TN_Die Himbeere wird zurecht als "Königin" unter den Beeren bezeichnet. Der aromatische Geschmack und die zahlreichen gesundheitsfördernden Inhaltsstoffe machen sie einzigartig im Sortiment des Beerenobstes.

Rote Sommerhimbeeren zählen zu den echten Klassikern im Hausgarten. Zunehmend wird das Sortiment bunt. Neben aprikotfarbenen und gelben Sorten, macht seit einiger Zeit die schwarze Sorte `Black Juwel` auf sich aufmerksam.

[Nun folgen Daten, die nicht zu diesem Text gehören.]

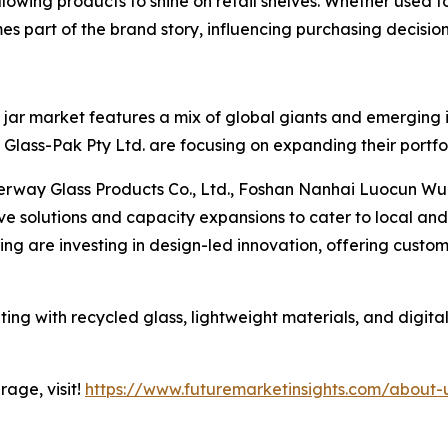
lowing products to shine on retail shelves. Whether used f
es part of the brand story, influencing purchasing decision
jar market features a mix of global giants and emerging in
lass-Pak Pty Ltd. are focusing on expanding their portfol
erway Glass Products Co., Ltd., Foshan Nanhai Luocun Wu
ive solutions and capacity expansions to cater to local a
g are investing in design-led innovation, offering custom
ing with recycled glass, lightweight materials, and digital
age, visit!
https://www.futuremarketinsights.com/about-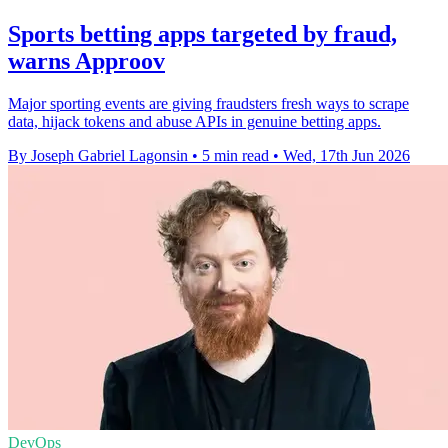
Sports betting apps targeted by fraud,
warns Approov
Major sporting events are giving fraudsters fresh ways to scrape
data, hijack tokens and abuse APIs in genuine betting apps.
By Joseph Gabriel Lagonsin
•
5 min read
•
Wed, 17th Jun 2026
DevOps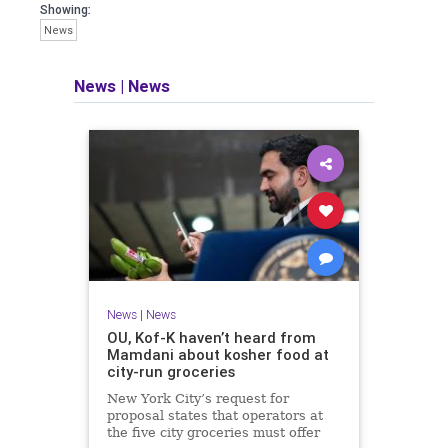
Showing:
News
News
|
News
News
|
News
OU, Kof-K haven’t heard from
Mamdani about kosher food at
city-run groceries
New York City’s request for
proposal states that operators at
the five city groceries must offer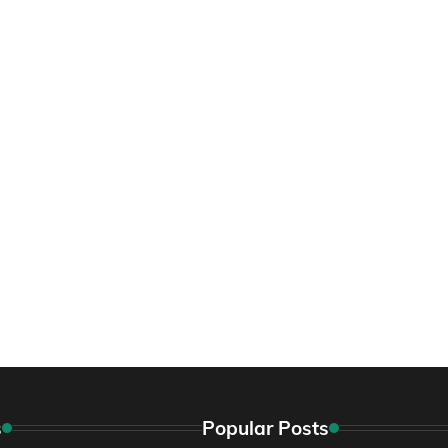
s
Popular Posts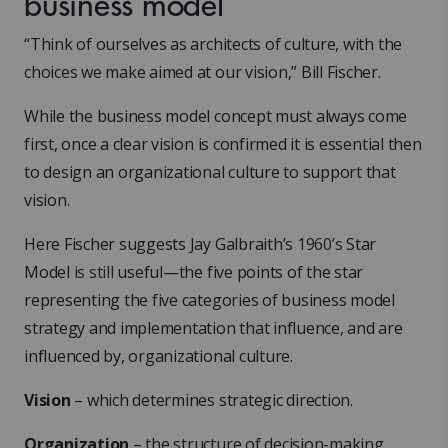
business model
“Think of ourselves as architects of culture, with the
choices we make aimed at our vision,” Bill Fischer.
While the business model concept must always come
first, once a clear vision is confirmed it is essential then
to design an organizational culture to support that
vision.
Here Fischer suggests Jay Galbraith’s
1960’s
Star
Model
is still
useful—the five points of the star
representing the five categories of business model
strategy and implementation that influence, and are
influenced by, organizational culture.
Vision
– which determines strategic direction.
Organization
– the structure of decision-making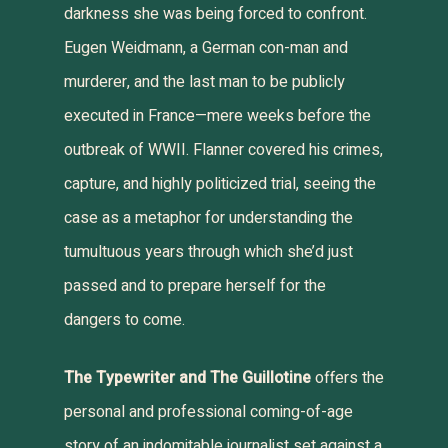
darkness she was being forced to confront.
Eugen Weidmann, a German con-man and
murderer, and the last man to be publicly
executed in France—mere weeks before the
outbreak of WWII. Flanner covered his crimes,
capture, and highly politicized trial, seeing the
case as a metaphor for understanding the
tumultuous years through which she’d just
passed and to prepare herself for the
dangers to come.
The Typewriter and The Guillotine
offers the
personal and professional coming-of-age
story of an indomitable journalist set against a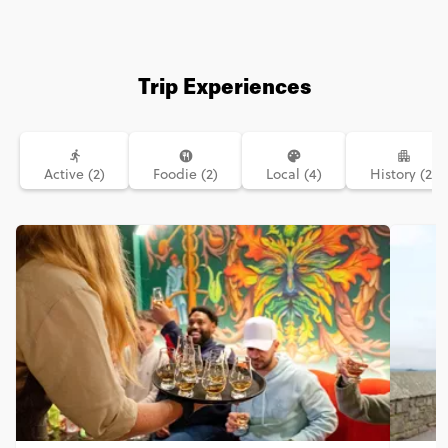
Trip Experiences
Active (2)
Foodie (2)
Local (4)
History (2)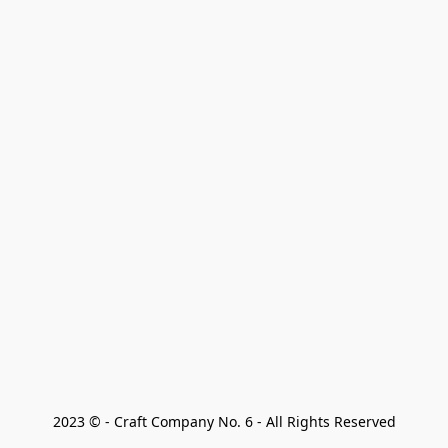
2023 © - Craft Company No. 6 - All Rights Reserved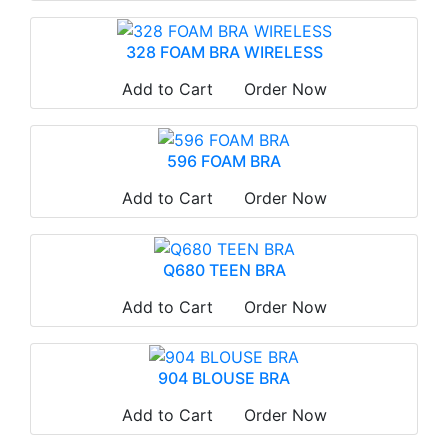
328 FOAM BRA WIRELESS
Add to Cart
Order Now
596 FOAM BRA
Add to Cart
Order Now
Q680 TEEN BRA
Add to Cart
Order Now
904 BLOUSE BRA
Add to Cart
Order Now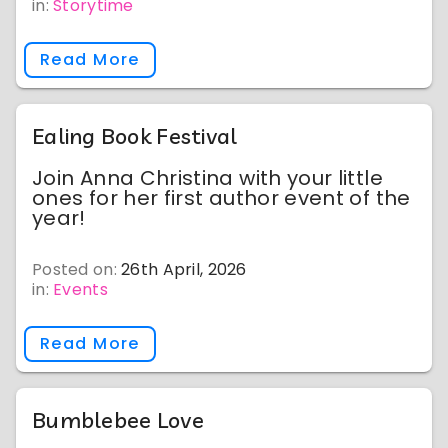
in:
Storytime
Read More
Ealing Book Festival
Join Anna Christina with your little
ones for her first author event of the
year!
Posted on:
26th April, 2026
in:
Events
Read More
Bumblebee Love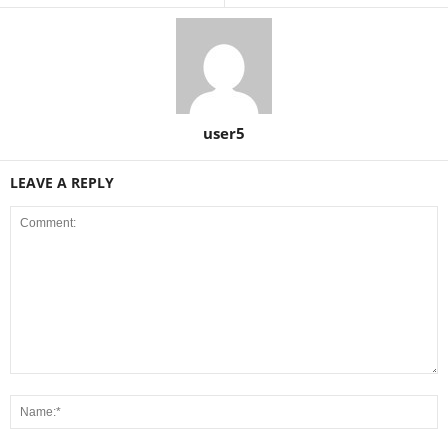
user5
LEAVE A REPLY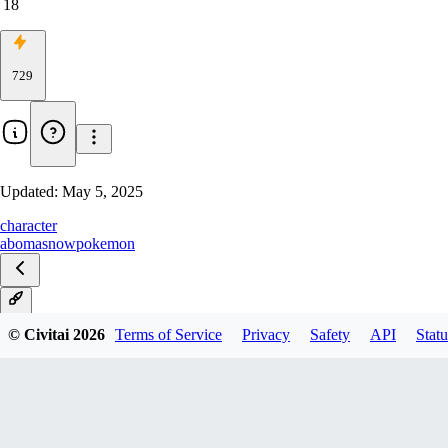
18
729
Updated:
May 5, 2025
character
abomasnow
pokemon
V1
© Civitai
2026
Terms of Service
Privacy
Safety
API
Statu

Die Früchte sind pechschwarz, relativ klein und kompakt, lösen gut vom Zapfen und sind eine echte Bereicherung für den Obstgarten. Jetzt Anfang Juli reifen zusammen mit den ersten Himbeeren die schmackhaften, etwas klebrigen Früchte. Der Geschmack ist gut und der Anbau auf jeden Fall einen Versuch wert.

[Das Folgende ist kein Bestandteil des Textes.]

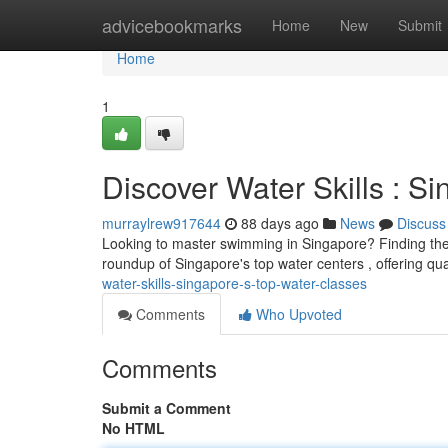
Home
advicebookmarks
Home
New
Submit
Home
1
Discover Water Skills : 
murraylrew917644
88 days ago
News
Discuss
Looking to master swimming in Singapore? Finding the p
roundup of Singapore's top water centers , offering qua
water-skills-singapore-s-top-water-classes
Comments
Who Upvoted
Comments
Submit a Comment
No HTML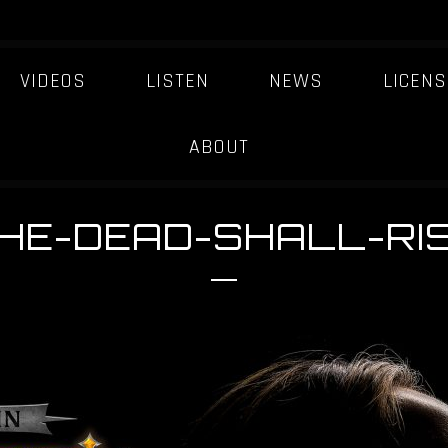
VIDEOS
LISTEN
NEWS
LICENS
ABOUT
HE-DEAD-SHALL-RI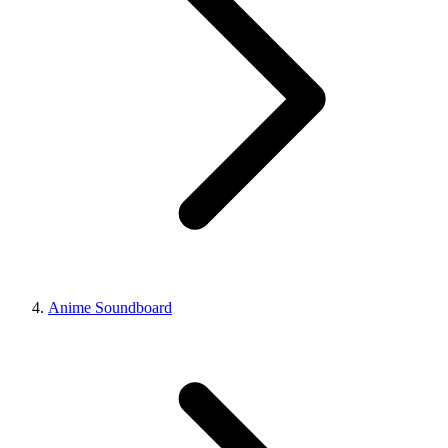
Anime Soundboard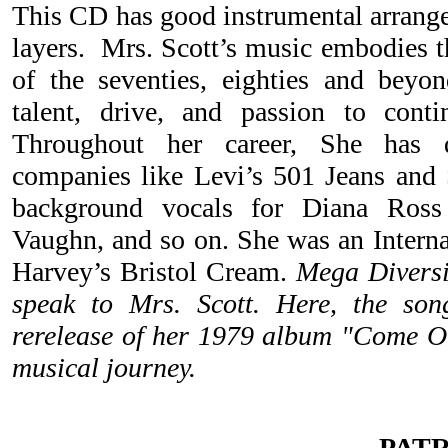
This CD has good instrumental arrang
layers. Mrs. Scott’s music embodies t
of the seventies, eighties and beyon
talent, drive, and passion to conti
Throughout her career, She has 
companies like Levi’s 501 Jeans and
background vocals for Diana Ross 
Vaughn, and so on. She was an Interna
Harvey’s Bristol Cream.
Mega Diversi
speak to Mrs. Scott. Here, the song
rerelease of her 1979 album "Come O
musical journey.
PAT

Die Pflanze selbst wächst sehr stark und bildet ähnlich wie Brombeeren kräftige Ranken. Sie können auf guten Standorten über 3 m lang werden. Im Obstlehrgarten des Kreisverbandes Coburg für Gartenbau und Landespflege e. V. wird sie seit einigen Jahren erfolgreich am geräumigen V-Spalier gezogen. Während die Tragruten außen an den Drähten angeheftet sind, wachsen im Innern die Jungruten ungestört heran. Nach der Ernte kann man bereits mit dem Schnitt beginnen. Die alten Tragruten werden hierbei ebenerdig abgeschnitten und anschließend die Jungruten aus dem Inneren nach außen an die Drähte geheftet. Die kräftigen Jungruten werden belassen. Der Rest wird ebenfalls entfernt.

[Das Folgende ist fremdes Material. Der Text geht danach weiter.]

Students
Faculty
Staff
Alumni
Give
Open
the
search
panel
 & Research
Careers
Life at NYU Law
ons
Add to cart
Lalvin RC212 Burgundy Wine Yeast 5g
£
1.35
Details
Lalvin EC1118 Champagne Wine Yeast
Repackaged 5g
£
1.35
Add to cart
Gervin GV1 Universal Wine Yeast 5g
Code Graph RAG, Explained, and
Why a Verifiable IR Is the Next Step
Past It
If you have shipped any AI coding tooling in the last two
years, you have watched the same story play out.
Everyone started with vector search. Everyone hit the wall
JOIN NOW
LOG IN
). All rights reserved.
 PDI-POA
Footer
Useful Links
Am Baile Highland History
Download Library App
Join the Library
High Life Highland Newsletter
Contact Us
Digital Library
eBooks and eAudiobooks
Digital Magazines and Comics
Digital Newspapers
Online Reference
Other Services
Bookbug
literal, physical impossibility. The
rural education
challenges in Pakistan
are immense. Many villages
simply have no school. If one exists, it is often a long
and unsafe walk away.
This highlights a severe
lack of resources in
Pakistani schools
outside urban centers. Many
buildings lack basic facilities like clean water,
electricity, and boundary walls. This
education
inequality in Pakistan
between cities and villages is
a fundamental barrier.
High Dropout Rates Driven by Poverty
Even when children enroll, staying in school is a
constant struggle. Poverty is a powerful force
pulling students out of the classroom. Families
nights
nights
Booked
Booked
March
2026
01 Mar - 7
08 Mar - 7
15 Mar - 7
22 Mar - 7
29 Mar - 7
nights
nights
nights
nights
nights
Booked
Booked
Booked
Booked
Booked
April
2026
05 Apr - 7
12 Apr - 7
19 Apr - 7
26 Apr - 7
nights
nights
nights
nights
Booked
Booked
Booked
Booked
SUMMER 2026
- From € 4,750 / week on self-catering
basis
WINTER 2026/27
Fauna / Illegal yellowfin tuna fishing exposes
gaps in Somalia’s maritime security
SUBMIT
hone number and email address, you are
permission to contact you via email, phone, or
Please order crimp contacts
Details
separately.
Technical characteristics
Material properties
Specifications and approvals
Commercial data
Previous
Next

`Black Jewel` ist relativ robust gegen die gefürchtete Rutenkrankheit. Vor allem im Winter hat die ungewöhnliche Sorte ihren 2. Auftritt. Die langen, bizarren Ruten wirken in der kalten, vegetationslosen Zeit durch ihre weiße Bereifung sehr dekorativ und bereichern auf ungewohnte Weise den Garten in der kalten Jahreszeit.

Foto: Thomas Neder

       
Das Sortiment der Himbeeren wird zunehmend bunt. Auch schwarze Sorten wie `Black Jewel` halten Einzug in die Gärten.